I answered back, “I don’t know what else to do. I can’t live like this!” They nodded. I felt no judgment from them, just empathy and understanding. The voice spoke one final time. “We will stand witness.”
Witness. That word resonated. I am surrounded by a cloud of witnesses. I had not read a Bible in a while yet Hebrews 12:1 immediately came to mind. “Therefore, since we are surrounded by such a great cloud of witnesses, let us throw off everything that hinders and the sin that so easily entangles. And let us run with perseverance the race marked out for us.”
Some of my witnesses were prisoners of wars they did not create, others shot, blown up, executed. Some died as civilians as a result of injuries sustained in combat. Others peacefully at home, as many of us would prefer if given the choice. A few died at their own hand. Statistics at the time listed over 22 veterans per day taking their own lives. A few minutes after midnight, I would probably be the first of 22 that day, another tragic statistic.
In that moment I found a courage I had not felt since I left the battlefield a few years before. I straightened up, squared my shoulders, and said “No, I will not enter this way.” I flicked the safety switch, took out the ammunition. The cloud of witnesses disappeared. I walked out of the cemetery and turned myself in to the police, ready to face the consequences of my actions.
The witnesses have not appeared again, although the memory of that night returns to me any time I dark, unable to see my path. I can’t run anymore, but I can walk. Every day I am given the resources to do what is mine to do. The journey from that night became a book, The Suicide Solution, which is helping numerous people turn their lives around.
I believe that my experience can also be a gift for you. I am not here to answer the centuries old theological debate of whether the spirits of those departed witness us here or from elsewhere. I am here to say that our memory of them is a gift they give us, a legacy they offer to us as support for anything we face.
Why are we here? We come to honor them, to remember. Let us do more than that. As we remember their stories, how they lived and died, let us determine to live our own lives to leave such a memory for those who follow us. Their gift to us today is so much more than drawing courage from remembering that they persevered against impossible odds.
Their epitaphs on stones or plaques ask us today, how do we want to enter our rest? For enter it we shall. Rather than avoid thinking about our own mortality, I believe we gain an incredible gift by answering their question “How do you want to enter?” I want to enter faithfully running, or walking, the path set before me. Performing my duties as I understand them, becoming the person they know I am.
In our darkest hour, in our greatest depression, against our scariest stories and eerie enemies, they stand witness. We are indeed surrounded by a great cloud of witnesses, more real on Memorial Day than perhaps any other day of the year. Let us today remember, and with our remembering, rededicate ourselves to live. We may face the consequences of our own actions, a society plagued by indifference, a political system adrift in its pursuit of its own power, enemies both foreign and domestic, yet we shall stand tall.

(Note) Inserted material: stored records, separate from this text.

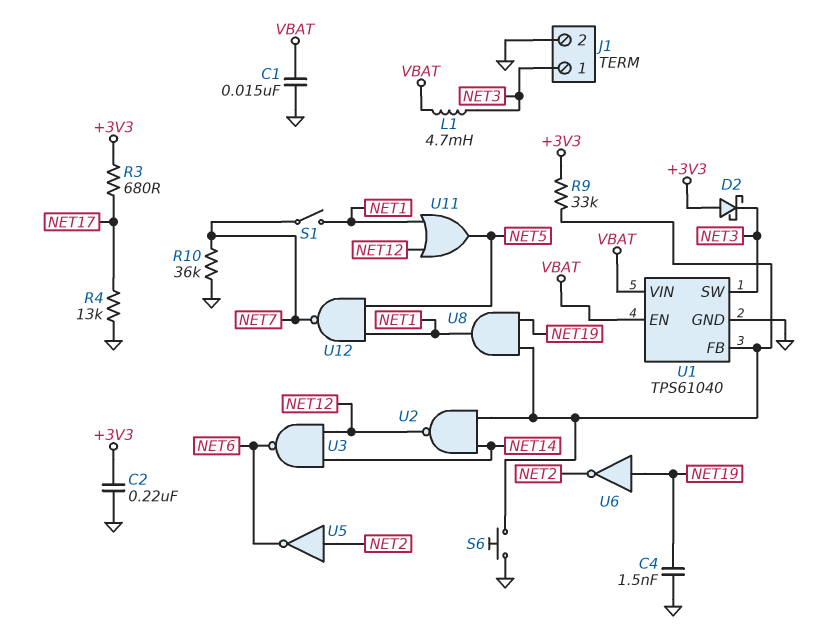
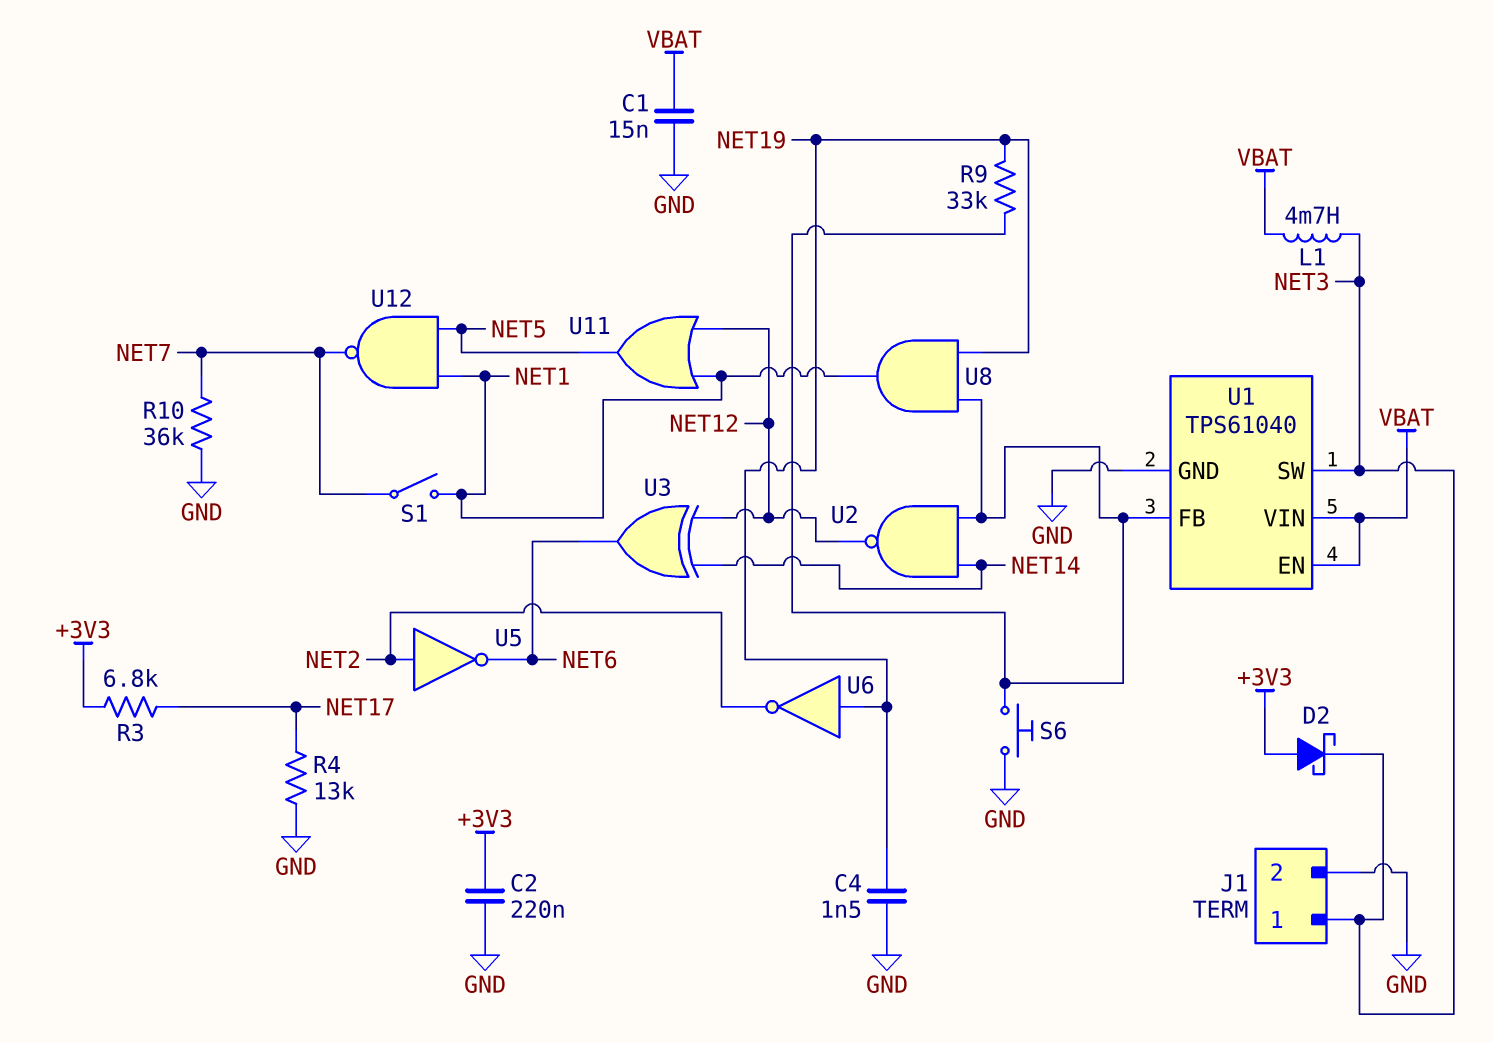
R3: 680 (+3V3, NET17) -> 6.8k (+3V3, NET17)
R9: 33k (+3V3, U1/FB) -> 33k (NET19, U1/FB)
U3: NAND (in NET12, in NET14, out NET6) -> XOR (in NET12, in NET14, out NET6)

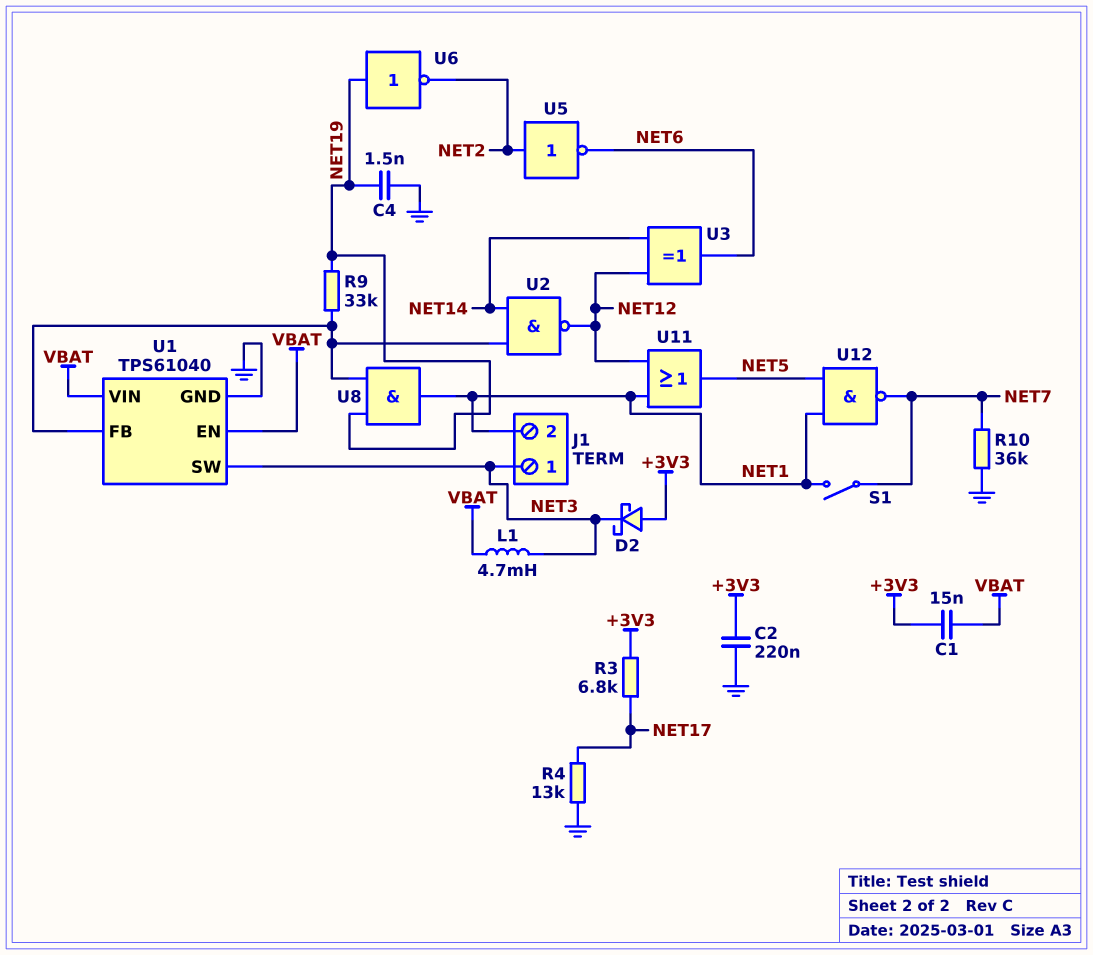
C1: 15nF (GND, VBAT) -> 15nF (+3V3, VBAT)
J1 pin 2: GND -> NET1
S6: button (GND, U1/FB) -> none

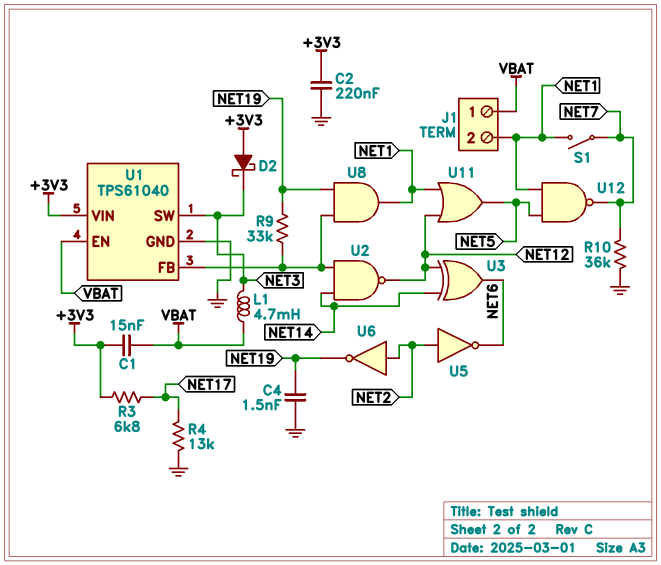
J1 pin 1: NET3 -> VBAT
U1 pin VIN: VBAT -> +3V3
U6: NOT (in NET19, out NET2) -> NOT (in NET2, out NET19)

Memorial Day brings tears. It also brings the courage of conviction. It bears witness to truth, honor and duty. Let us rededicate ourselves this and every Memorial Day to live in the liberty they died to defend. May the veil between us and them be lifted so we can see the gifts they offer us; encouragement, acceptance, light in our darkest hours, whatever we need to do what is ours to do. Take this gift. It is offered freely. The price is already paid. Allow this gift to bless you every day, and through you the world.